The Badness of Ballydog by Garrett Carr
Publisher: Simon & Schuster
Released: September 7th 2009
My Rating: 4 stars out of 5
Something is coming...something big. May knows it, but no one will listen to her. She is an outcast due to her odd ways and freakish ability with animals. Andrew knows it, but he has his position as gang leader to maintain. Ewan knows it, but what can he do? The sea creature is the biggest living thing on the face of the earth. And it won't stop until it has destroyed Ballydog. Can three teenagers save the baddest town in the world from its fate? Is it even worth saving? (from Amazon)
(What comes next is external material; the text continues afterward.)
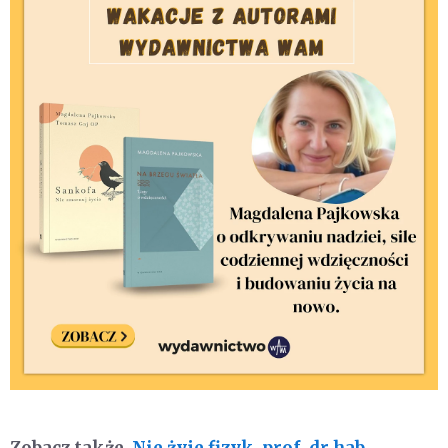
Zobacz także
Nie żyje fizyk, prof. dr hab.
The Badness of Ballydog focuses on three young teenagers and their lives in the small town of Ballydog. The book begins with Ewan moving to Ballydog from Northern Ireland as part of the witness protection program. He doesn’t fit in with his classmates at school, but he’s not the only one. May can speak to animals, and they’ve been telling her something bad is coming to town. But with everyone she knows thinking she’s “soft in the head” who will believe her? Andrew has been having nightmares, and finds himself drawing ominous pictures of a monstrous creature he’s never seen before, except in his dreams. Even his gang members have started to question his odd behaviour. Is Ballydog really in danger? And if so, what can these three kids do about it?
The Badness of Ballydog is a page-turning read full of adventure and action. The description allows you to picture everything clearly in your head like a movie, and it’s almost as if you’re right there in Ballydog with the characters. Though some of the language takes a bit of getting used to, it really adds to the setting and helps make the characters seem realistic and current. I liked how each character was introduced separately, with separate focus on each person’s back-story. One thing I wish we knew more about was Ewan’s father and why the family were forced to move, but I’m sure more will be revealed about this in the sequel, Lost Dogs.
My favourite part was the introduction of Alexander Bam Brilski Teodors, aka The Hunter. He was funny and witty and the three teenagers just didn’t know what to make of him. I also liked the seeing the friendship develop between Andrew and Ewan and May. The Badness of Ballydog is a book full of wit, suspense and great one-liners, and is based on an interesting and original concept. There are quite a few sort sentences, so the writing can seem a little choppy at times, but I thought it was a very engaging novel.
In conclusion, I enjoyed The Badness of Ballydog and would recommend it for ages 8-12 and younger teens. I look forward to read the next book in the series.